### AIM OF THE EXERCISE
Lines from the top of the entries down to the line with "todas as cidades" must be set down exactly as they stand, with both ends retained.

### DATA RECORDS
=-=-=

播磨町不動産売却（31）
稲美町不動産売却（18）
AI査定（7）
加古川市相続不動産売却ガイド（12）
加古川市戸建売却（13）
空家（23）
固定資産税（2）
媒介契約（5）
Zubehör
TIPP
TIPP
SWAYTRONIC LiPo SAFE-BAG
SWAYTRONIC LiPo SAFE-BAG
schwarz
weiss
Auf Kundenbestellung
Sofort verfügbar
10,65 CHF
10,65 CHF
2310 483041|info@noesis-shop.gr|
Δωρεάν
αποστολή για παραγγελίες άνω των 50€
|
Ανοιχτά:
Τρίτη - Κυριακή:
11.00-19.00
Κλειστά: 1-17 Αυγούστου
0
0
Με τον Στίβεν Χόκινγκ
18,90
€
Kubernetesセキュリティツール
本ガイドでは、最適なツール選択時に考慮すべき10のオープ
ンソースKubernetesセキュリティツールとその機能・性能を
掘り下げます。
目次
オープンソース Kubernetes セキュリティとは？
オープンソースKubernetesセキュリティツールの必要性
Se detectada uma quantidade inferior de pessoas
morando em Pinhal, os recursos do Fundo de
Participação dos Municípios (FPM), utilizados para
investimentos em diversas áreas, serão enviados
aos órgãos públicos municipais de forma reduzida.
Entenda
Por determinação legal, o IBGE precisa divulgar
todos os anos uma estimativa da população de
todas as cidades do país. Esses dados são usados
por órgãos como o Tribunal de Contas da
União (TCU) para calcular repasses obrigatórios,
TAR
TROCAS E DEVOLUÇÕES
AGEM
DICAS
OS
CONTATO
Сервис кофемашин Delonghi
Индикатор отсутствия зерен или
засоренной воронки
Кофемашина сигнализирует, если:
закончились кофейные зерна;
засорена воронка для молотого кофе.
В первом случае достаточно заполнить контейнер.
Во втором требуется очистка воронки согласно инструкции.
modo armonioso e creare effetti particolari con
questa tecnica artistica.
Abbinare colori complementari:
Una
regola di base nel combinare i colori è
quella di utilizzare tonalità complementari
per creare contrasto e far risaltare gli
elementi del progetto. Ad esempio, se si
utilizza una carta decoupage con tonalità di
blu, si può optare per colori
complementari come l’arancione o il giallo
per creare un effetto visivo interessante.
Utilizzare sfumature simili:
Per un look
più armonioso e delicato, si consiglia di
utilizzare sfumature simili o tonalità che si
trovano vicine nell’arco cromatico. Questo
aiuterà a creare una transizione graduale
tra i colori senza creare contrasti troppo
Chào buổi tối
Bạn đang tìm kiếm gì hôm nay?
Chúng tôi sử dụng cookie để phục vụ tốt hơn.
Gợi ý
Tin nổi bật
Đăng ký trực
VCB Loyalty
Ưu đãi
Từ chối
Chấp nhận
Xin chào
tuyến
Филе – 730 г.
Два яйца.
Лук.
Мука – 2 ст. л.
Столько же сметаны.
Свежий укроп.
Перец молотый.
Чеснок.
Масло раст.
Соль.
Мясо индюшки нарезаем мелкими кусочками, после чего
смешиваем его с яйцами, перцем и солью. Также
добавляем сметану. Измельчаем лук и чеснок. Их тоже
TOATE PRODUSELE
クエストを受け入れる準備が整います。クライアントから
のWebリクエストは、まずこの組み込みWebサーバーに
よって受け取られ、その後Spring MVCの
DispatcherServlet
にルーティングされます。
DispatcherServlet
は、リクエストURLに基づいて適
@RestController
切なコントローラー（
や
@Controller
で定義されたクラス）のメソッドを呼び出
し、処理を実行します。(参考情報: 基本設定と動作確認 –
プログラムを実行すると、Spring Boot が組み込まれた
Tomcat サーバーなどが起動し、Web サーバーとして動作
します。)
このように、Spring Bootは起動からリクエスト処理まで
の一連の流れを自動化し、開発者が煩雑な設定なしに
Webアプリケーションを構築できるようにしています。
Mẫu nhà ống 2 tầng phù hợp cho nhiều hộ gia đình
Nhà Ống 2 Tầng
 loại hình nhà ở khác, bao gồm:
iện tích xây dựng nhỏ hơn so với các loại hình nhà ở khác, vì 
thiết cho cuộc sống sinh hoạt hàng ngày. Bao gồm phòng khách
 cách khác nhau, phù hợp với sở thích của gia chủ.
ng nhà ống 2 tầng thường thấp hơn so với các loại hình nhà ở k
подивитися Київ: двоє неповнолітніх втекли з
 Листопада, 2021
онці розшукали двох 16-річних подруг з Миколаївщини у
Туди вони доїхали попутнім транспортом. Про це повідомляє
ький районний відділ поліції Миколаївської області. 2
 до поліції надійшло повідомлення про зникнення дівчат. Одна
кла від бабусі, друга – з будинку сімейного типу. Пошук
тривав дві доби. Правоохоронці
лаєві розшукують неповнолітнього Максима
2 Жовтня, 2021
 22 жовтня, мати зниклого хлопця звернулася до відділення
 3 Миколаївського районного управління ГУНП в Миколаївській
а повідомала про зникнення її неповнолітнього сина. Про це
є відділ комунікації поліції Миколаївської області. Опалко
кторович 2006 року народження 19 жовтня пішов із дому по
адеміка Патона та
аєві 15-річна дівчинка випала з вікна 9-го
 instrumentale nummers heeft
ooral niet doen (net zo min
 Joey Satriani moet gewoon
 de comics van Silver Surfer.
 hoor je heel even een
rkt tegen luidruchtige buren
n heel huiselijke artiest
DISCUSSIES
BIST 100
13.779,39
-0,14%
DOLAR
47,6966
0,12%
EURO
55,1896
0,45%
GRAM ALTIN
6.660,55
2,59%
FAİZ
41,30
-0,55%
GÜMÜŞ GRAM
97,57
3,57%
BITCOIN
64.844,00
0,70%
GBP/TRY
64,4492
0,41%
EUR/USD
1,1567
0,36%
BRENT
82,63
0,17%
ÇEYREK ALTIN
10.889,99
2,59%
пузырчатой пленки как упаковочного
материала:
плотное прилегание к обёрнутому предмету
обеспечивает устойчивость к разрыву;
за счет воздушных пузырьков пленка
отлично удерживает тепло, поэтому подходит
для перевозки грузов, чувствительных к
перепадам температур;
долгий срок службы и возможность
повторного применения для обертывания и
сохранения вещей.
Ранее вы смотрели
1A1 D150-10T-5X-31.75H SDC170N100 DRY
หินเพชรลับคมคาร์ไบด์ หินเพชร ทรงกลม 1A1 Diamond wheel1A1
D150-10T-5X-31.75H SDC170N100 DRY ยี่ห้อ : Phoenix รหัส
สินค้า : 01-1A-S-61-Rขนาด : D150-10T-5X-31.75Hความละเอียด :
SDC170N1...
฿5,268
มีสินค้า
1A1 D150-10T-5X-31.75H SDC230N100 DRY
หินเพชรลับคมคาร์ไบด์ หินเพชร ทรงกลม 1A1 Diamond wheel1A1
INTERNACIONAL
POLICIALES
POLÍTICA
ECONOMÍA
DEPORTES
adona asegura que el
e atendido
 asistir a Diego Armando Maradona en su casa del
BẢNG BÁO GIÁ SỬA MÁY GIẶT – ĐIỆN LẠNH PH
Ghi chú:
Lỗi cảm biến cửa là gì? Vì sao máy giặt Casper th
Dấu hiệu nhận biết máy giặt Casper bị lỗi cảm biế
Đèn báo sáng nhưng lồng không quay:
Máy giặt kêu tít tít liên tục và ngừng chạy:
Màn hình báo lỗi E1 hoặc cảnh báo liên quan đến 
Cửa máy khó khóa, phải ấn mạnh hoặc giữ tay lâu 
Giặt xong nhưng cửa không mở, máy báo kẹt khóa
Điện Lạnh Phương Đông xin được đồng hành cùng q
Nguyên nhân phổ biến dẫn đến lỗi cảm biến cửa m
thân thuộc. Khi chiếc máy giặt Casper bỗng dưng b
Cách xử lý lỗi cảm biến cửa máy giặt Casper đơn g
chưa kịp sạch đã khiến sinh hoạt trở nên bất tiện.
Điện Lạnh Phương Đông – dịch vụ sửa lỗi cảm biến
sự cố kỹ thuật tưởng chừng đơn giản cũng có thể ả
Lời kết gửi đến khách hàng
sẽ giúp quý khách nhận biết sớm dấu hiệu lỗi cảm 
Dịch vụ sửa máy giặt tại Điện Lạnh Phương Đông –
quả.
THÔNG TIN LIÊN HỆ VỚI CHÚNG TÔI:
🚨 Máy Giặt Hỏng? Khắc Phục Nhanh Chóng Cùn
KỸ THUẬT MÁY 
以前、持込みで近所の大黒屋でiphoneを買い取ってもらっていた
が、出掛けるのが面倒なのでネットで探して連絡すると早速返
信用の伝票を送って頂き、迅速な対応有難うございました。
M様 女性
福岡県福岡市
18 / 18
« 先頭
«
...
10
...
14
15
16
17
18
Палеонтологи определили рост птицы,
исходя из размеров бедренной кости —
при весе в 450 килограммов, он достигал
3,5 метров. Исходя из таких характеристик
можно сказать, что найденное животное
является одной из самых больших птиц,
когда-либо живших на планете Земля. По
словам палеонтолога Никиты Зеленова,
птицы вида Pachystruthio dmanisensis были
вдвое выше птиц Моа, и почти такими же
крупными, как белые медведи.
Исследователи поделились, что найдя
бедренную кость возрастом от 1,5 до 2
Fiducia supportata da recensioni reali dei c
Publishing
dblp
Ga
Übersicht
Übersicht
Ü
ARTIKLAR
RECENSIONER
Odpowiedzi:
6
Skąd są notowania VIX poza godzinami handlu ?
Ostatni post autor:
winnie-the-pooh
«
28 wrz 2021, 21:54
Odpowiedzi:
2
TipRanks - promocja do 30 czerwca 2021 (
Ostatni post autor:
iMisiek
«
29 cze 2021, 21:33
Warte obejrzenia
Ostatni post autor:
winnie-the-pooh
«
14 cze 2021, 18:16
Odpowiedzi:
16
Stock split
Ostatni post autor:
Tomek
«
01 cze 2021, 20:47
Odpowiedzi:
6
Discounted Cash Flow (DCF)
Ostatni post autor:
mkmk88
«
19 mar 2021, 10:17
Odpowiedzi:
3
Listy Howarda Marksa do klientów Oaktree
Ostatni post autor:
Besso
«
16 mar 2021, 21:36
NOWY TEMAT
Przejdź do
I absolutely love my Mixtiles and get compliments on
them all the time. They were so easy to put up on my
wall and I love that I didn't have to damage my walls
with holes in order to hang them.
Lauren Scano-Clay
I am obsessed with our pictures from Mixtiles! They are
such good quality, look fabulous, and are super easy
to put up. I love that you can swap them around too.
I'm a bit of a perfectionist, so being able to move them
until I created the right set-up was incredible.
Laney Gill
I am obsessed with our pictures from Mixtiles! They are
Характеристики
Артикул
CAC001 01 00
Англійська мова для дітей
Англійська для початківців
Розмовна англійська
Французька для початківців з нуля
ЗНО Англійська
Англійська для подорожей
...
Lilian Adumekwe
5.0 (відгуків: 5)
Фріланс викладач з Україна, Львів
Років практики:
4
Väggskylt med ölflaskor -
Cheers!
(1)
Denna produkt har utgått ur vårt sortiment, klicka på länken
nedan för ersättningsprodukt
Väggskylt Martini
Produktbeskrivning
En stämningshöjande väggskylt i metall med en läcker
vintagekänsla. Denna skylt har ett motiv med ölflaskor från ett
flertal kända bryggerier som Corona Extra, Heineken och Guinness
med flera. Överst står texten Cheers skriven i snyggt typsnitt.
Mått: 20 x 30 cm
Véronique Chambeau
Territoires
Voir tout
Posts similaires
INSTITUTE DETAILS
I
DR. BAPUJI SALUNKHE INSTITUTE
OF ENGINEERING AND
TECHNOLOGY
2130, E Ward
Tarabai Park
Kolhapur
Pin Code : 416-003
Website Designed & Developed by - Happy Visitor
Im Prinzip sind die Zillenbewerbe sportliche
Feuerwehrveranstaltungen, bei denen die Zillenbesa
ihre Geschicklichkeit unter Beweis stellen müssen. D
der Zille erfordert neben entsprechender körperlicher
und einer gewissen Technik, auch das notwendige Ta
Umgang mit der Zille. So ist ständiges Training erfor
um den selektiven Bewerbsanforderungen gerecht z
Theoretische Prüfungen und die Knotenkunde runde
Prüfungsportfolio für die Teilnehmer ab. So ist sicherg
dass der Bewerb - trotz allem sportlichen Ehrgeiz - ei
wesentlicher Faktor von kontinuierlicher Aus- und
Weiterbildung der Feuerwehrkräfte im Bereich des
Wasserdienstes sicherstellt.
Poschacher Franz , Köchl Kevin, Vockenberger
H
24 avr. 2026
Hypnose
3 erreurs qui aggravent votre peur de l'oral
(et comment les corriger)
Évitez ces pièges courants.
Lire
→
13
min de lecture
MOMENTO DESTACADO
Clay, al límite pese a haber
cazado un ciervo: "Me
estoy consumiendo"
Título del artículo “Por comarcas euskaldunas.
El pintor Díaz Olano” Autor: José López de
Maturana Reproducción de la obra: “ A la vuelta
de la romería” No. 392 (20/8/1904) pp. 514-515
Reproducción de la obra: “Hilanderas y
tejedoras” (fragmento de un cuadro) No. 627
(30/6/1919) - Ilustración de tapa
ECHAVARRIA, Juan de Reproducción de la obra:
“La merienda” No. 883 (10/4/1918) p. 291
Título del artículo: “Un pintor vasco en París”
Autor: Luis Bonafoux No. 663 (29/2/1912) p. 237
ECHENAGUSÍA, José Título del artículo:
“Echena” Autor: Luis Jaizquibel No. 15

=-=-=

### EXERCISE RESULT
播磨町不動産売却（31）
稲美町不動産売却（18）
AI査定（7）
加古川市相続不動産売却ガイド（12）
加古川市戸建売却（13）
空家（23）
固定資産税（2）
媒介契約（5）
Zubehör
TIPP
TIPP
SWAYTRONIC LiPo SAFE-BAG
SWAYTRONIC LiPo SAFE-BAG
schwarz
weiss
Auf Kundenbestellung
Sofort verfügbar
10,65 CHF
10,65 CHF
2310 483041|info@noesis-shop.gr|
Δωρεάν
αποστολή για παραγγελίες άνω των 50€
|
Ανοιχτά:
Τρίτη - Κυριακή:
11.00-19.00
Κλειστά: 1-17 Αυγούστου
0
0
Με τον Στίβεν Χόκινγκ
18,90
€
Kubernetesセキュリティツール
本ガイドでは、最適なツール選択時に考慮すべき10のオープ
ンソースKubernetesセキュリティツールとその機能・性能を
掘り下げます。
目次
オープンソース Kubernetes セキュリティとは？
オープンソースKubernetesセキュリティツールの必要性
Se detectada uma quantidade inferior de pessoas
morando em Pinhal, os recursos do Fundo de
Participação dos Municípios (FPM), utilizados para
investimentos em diversas áreas, serão enviados
aos órgãos públicos municipais de forma reduzida.
Entenda
Por determinação legal, o IBGE precisa divulgar
todos os anos uma estimativa da população de
todas as cidades do país. Esses dados são usados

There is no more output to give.